Tobacco Road
I didn't crop or do anything to dress up this photo because I wanted you to see this place as it is. It is the home I grew up in and left when I was 13...forty-eight years ago. My mom calls it Tobacco Road, taken from an old movie where the houses were nothing but run down shacks.
The section of the house where the three windows are located across the front didn't exist when we lived there. That part was the big porch! If I remember correctly, at one point it had a rickety, old rocking chair on it. The floor boards were about ready to collapse. I'm not sure we were even allowed to go up there. There was a front door coming in from that porch but we couldn't use it. It didn't work.
But look at the size of that yard. Lots of baseball was played there. So much so that a diamond was worn out in the grass. There had been four maple trees that my parents planted as saplings in each corner. The last time I saw them they were enormous. I blipped it once before . But today all we saw was piles of firewood and stumps. But the giant apple tree we climbed in is still there.

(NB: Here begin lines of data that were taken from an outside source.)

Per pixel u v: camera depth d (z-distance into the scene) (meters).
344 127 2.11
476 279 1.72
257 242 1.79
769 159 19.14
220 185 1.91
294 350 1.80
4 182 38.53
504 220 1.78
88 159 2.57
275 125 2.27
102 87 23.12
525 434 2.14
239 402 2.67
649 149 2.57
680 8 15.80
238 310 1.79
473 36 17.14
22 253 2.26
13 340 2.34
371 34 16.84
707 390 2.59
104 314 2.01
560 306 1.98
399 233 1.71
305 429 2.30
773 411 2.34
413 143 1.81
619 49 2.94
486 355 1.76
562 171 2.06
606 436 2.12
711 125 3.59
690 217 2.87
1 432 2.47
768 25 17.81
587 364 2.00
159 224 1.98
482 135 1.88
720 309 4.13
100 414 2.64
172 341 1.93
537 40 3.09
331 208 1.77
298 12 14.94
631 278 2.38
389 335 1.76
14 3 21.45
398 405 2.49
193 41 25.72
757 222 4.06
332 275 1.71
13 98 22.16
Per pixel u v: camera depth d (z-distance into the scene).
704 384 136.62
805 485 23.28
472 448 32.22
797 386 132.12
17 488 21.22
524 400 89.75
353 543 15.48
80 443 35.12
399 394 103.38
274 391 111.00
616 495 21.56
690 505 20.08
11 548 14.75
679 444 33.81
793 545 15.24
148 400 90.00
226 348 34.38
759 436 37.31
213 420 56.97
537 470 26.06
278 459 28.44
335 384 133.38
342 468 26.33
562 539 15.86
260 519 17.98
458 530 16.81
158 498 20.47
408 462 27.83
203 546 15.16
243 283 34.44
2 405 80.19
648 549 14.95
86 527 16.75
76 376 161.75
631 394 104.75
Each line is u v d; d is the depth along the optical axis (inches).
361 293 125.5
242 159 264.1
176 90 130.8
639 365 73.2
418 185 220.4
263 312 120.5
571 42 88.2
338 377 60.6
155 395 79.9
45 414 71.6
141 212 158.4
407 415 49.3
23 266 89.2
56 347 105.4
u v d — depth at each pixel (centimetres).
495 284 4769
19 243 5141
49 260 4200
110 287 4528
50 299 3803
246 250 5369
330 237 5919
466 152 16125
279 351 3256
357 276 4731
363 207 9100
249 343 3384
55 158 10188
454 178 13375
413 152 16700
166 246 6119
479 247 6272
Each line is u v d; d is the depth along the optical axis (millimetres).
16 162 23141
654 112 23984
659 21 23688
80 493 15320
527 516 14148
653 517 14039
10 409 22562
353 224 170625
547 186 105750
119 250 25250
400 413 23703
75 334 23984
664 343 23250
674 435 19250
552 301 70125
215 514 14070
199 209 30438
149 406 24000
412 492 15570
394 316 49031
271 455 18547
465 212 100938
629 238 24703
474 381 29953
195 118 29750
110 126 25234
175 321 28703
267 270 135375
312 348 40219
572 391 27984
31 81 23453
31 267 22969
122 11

It had two bedrooms. Of course, mom and dad used one. Andy and Frank had bunk beds and I had a single in the other. I can picture the one dresser and the window seat that opened up and stored all sorts of blankets and such. There was a small walk-in closet in which we used to hide and play under the hanging clothes.
When John was born, six years after Frank, he slept in a crib in my parents room until he got too big for that. Then it was four of us in the second. He in a cot which was squeezed in among us.
In 1967, my parents, moved us into our newly built four-bedroom house. At 13, I finally broke free of my three brothers and got my very own room. It was every girl's dream fulfilled.
My dad and mom made it happen for their family and they were proud.
We were no longer living on Tobacco Road.